Earlier this month the Bank of England published (http://goo.gl/sbgGJ4) a paper titled ‘The UK Productivity Puzzle’. In summary, British productivity has not recovered post recession as it ‘normally’ does and the Bank of England appears not to know why.
Productivity is important, indeed crucial for the economy. In the end you cannot consume more than you produce, and to get richer - by which we tend to mean to consume more per person - you have to produce more per person. In other words productivity growth is ultimately the only way for living standards to rise.
So why has productivity failed to recover? The paper looks at various factors in a pretty complicated way but seems to me to skirt around the most obvious reason: in economics looking at underlying supply and demand is often the easiest way to solve a problem.
Traditionally productivity has been driven up by investing capital to add machinery or equipment to make labour more efficient. For example, at the beginning of the industrial revolution this meant applying capital to agriculture, such as the combine harvester, which meant one person could do the work of many.
This only makes sense to do if the investment cost eliminates enough expensive labour to be worthwhile. If however the relative cost of capital and labour moves, then the cost/benefit of investing can shift discouraging organisations, both public and private sector, from applying capital.
Since the recession began this has happened, and in a dramatic way relative to previous past economic cycles. We all know that most people are much worse off compared to 2008 – real wages on average have fallen by 6%, and by more than this at the lower skilled end of the labour force. In other words, the supply curve has shifted to make labour much cheaper.
Meanwhile capital has become much more expensive, not simply in terms of interest rates (the typical mark up over base rate is now multiples of where it was), but also in terms of arrangement fees and more fundamentally availability of capital. Anyone running a business or even reading the relevant press will know that bank lending has fallen sharply and many companies find it simply impossible to raise capital. In this case the supply curve has shifted to make capital more costly or inaccessible.
With labour cheaper, and capital less available than before 2008, it is inevitable that investment has fallen and productivity stalled. There is no mystery to the effects of supply and demand that are driving this.
Where do we go from here? Can productivity be improved by making capital a little easier to access (but presumably not as easy as credit was available in the boom – after all too much leverage was at the heart of the crash)? If think so, if only marginally.
But what of labour costs? Here there appears to me to be a bigger supply and demand effect at work, one that will most probably hold back real wages for decades to come.
Last time we had a recession, back in the early 1990s, the world was a lot less global, China and India barely beginning their growth surges. Now, for most low/medium skilled jobs there is a genuine alternative to move the work outside of the UK, maybe to the developing world, perhaps to Eastern Europe.
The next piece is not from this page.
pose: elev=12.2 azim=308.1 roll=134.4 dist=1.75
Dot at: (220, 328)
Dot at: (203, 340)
This means UK workers are competing with a global labour pool numbered in the billions: supply has exploded. Even traditional professional jobs, such as research, accounting and legal work, can be placed in lower cost economies than the UK.
This surge in competition leaves relatively few such jobs in the UK (essentially only those that can’t be moved offshore like the office cleaner), and still the same number of people seeking work of that kind. Supply flat (or even up slightly with immigration) but demand down dramatically – a dynamic guaranteed to lower pay levels.
And with billions around the world willing to do this work for less than £10 a day, the likelihood is that real wages will fall further for many in the developed world over the coming decades. The UK is ultimately like a high priced corner shop competing with the low cost supermarkets in emerging markets. There will only be one winner.
With labour costs unlikely to rise, capital investment will remain relatively unattractive. Productivity is likely to stall and living standards remain flat at best. A gloomy prospect perhaps, but one that explains the productivity puzzle.